Croatia’s President Kolinda Grabar-Kitarovic called for more help from the European Union in dealing with a massive influx of refugees Saturday. In an interview with the Associated Press, she said that the country of 4.2 million could only do so much to assist the hundreds of thousands of refugees fleeing violence and chaos in the Middle East and Africa.

Thousands of them streamed into Croatia Thursday after they were forcibly pushed back from Hungary’s borders, and the country shut its borders after over 20,000 entered this week, saying it could not handle more.

"We need to stop the flow, we need to get reassurances from European Union what happens to these people who are already in Croatia, and those who still want to transit through Croatia further," she said, according to the Associated Press.

The migrants are trying to transit through nations like Croatia in the hopes of reaching the Schengen Zone, from where they can go to wealthy west European nations like Germany.

Croatia said it had “forced” Hungary to accept thousands of migrants through its border and would continue to keep sending them to its northern neighbor. “We forced them, by sending people up there. And we'll keep doing it,” Croatian Prime Minister Zoran Milanovic said Saturday, Reuters reported.

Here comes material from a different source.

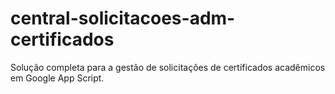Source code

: # central-solicitacoes-adm-certificados
Solução completa para a gestão de solicitações de certificados acadêmicos em Google App Script.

A train carrying over 1,000 refugees was sent into Hungary from Croatia Friday night, but was halted and returned by Hungarian authorities. Hungary condemned the incident, calling it a “major violation of international law” on Saturday, the Independent reported. Croatian police onboard were disarmed and arrested along with the train’s driver, Hungarian officials said. However, Croatia said there had been no arrests.

Both the police and the train staff were returned shortly afterwards, according to reports.

Hungarian soldiers are also trying to build a fence along the Croatian border, similar to the one it erected along its border with Serbia, and had reportedly already deployed barbed wire coils.

Meanwhile, Slovenian Prime Minister Miro Cerar said Friday he would discuss with its neighbors the possibility of building a “corridor” to expedite refugee travel through the country. His comments came just hours after police used tear gas to disperse asylum-seekers on the country's border. Slovenia has stopped trains entering from Croatia as well.

The European Council is set to hold emergency talks on the crisis next week to push through a binding refugee quota for each nation, but several countries have lashed out against the plan.

Meanwhile, the United Nations warned that time was running out for the EU to take decisive action on the crisis. “These occasions may be the last opportunity for a positive, united and coherent European response to the crisis,” Adrian Edwards, spokesman for the U.N. High Commissioner for Refugees, said in a statement Friday.